**Information supplied:**
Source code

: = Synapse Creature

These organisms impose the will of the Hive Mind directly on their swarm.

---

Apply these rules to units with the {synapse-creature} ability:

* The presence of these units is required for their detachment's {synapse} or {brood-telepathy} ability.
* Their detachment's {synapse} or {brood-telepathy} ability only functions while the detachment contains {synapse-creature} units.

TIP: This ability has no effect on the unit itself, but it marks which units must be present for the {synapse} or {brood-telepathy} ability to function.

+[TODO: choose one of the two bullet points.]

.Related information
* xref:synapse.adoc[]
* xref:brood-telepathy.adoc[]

**Exercise prompt:** Line by line, reproduce the material exactly.

**Exercise output:**
Source code

: = Synapse Creature

These organisms impose the will of the Hive Mind directly on their swarm.

---

Apply these rules to units with the {synapse-creature} ability:

* The presence of these units is required for their detachment's {synapse} or {brood-telepathy} ability.
* Their detachment's {synapse} or {brood-telepathy} ability only functions while the detachment contains {synapse-creature} units.

TIP: This ability has no effect on the unit itself, but it marks which units must be present for the {synapse} or {brood-telepathy} ability to function.

+[TODO: choose one of the two bullet points.]

.Related information
* xref:synapse.adoc[]
* xref:brood-telepathy.adoc[]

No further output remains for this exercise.